Among the entries below, the lines from the one with "Table 3. Quantification" up to and including the one with "Fig. 9 Effect" are to be restated exactly, without pictures.

Collected data entries
——

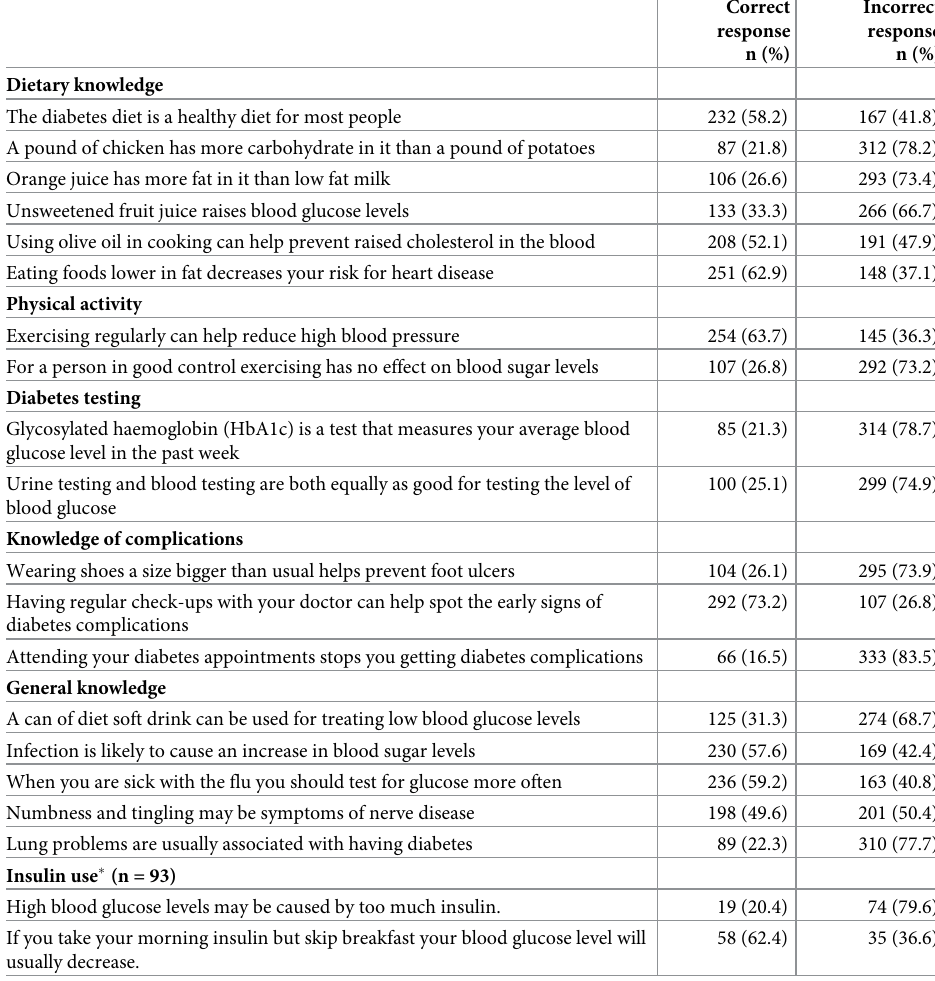
Table 2. Descriptive summary of participants’ diabetes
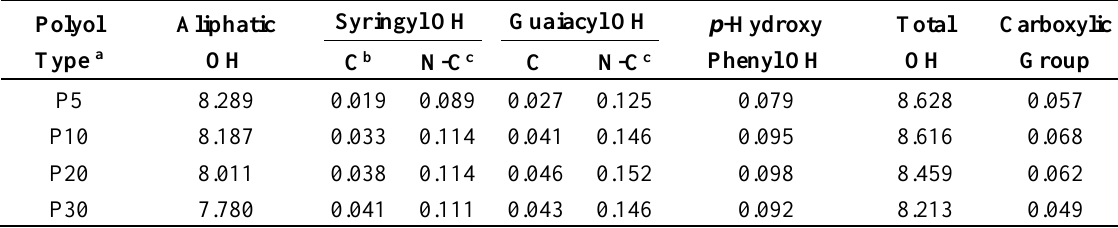
Table 3. Quantification of the lignin-derived polyols by the quantitative 31 P-NMR method.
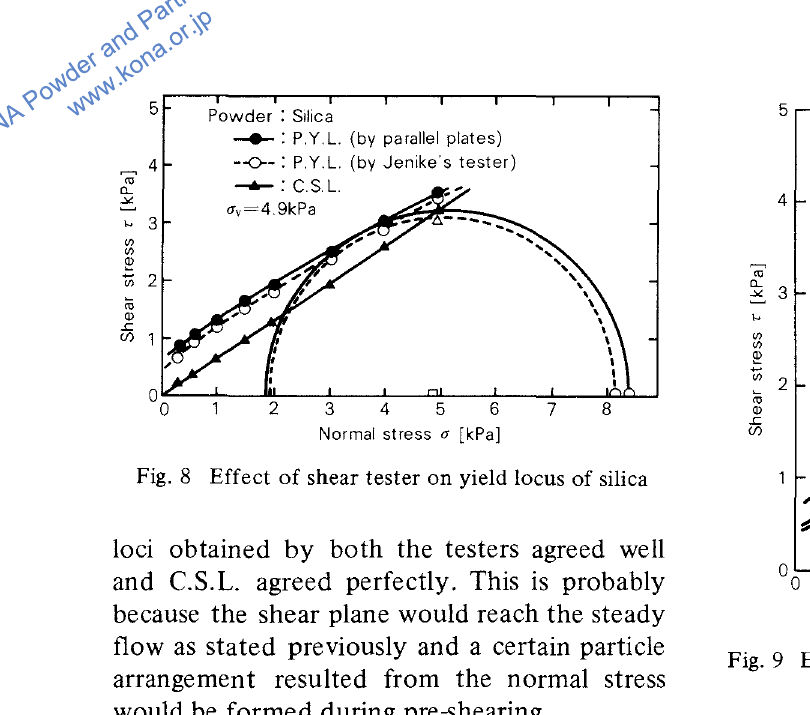
Fig. 9 Effect of consolidation method on Y.L. of silica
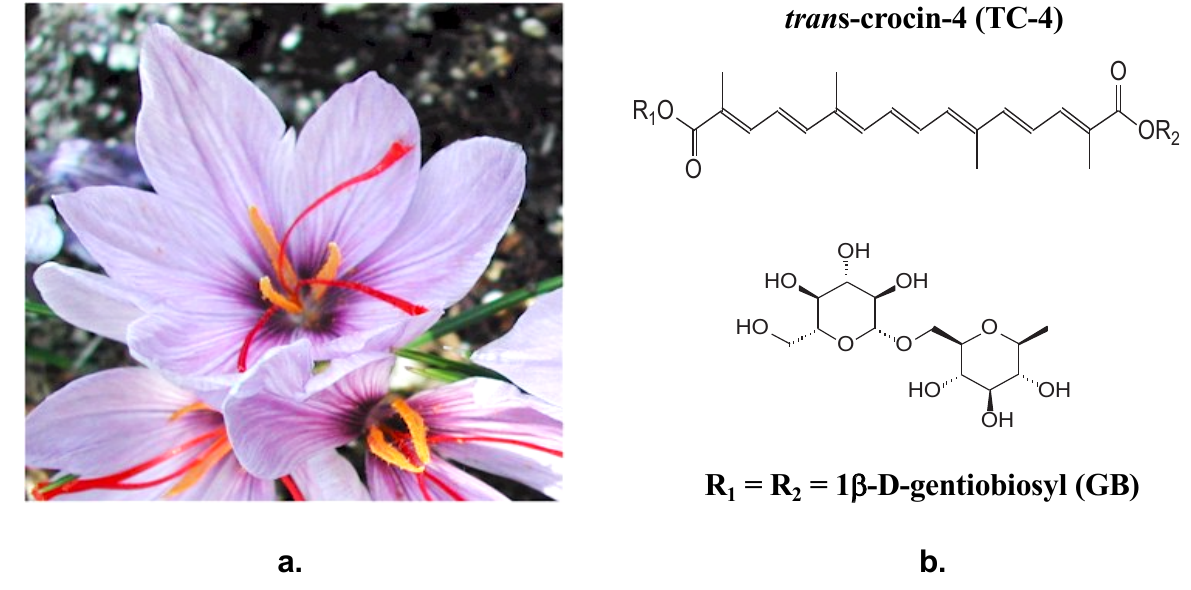
Figure 2. Chemical structure of the bioactive component trans-crocin-4 (TC-4) isolated from the stigmas of Crocus sativus L. (a). TC-4 (b) is one of the major crocins of saffron and is chemically a crocetin molecule esterified with two 1β-D-gentiobiosyl units GB (R1 and R2 =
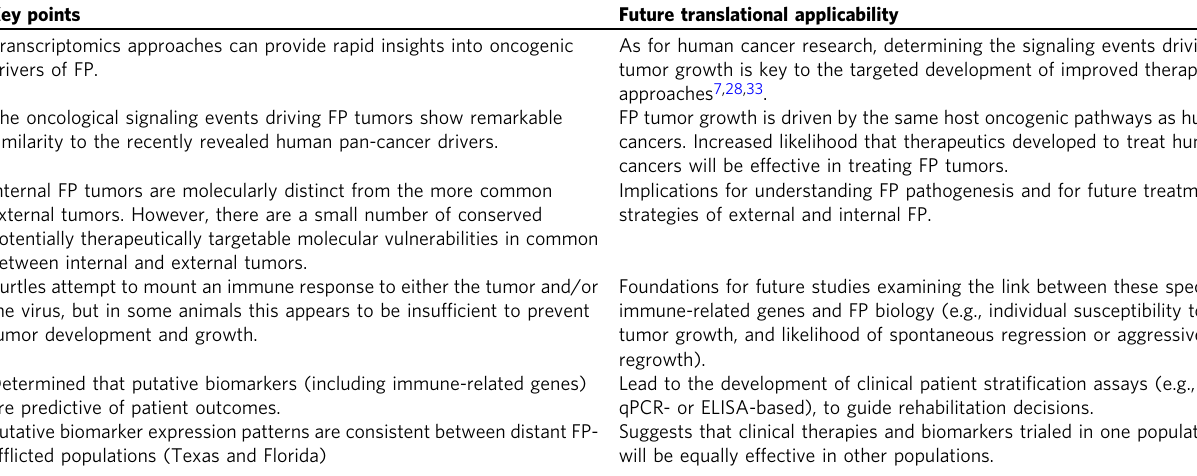
Table 2 Summary of key study fi ndings and their potential future translational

——

| SOLUTION TO THIS EXERCISE |
Table 3. Quantification of the lignin-derived polyols by the quantitative 31 P-NMR method.
Fig. 9 Effect of consolidation method on Y.L. of silica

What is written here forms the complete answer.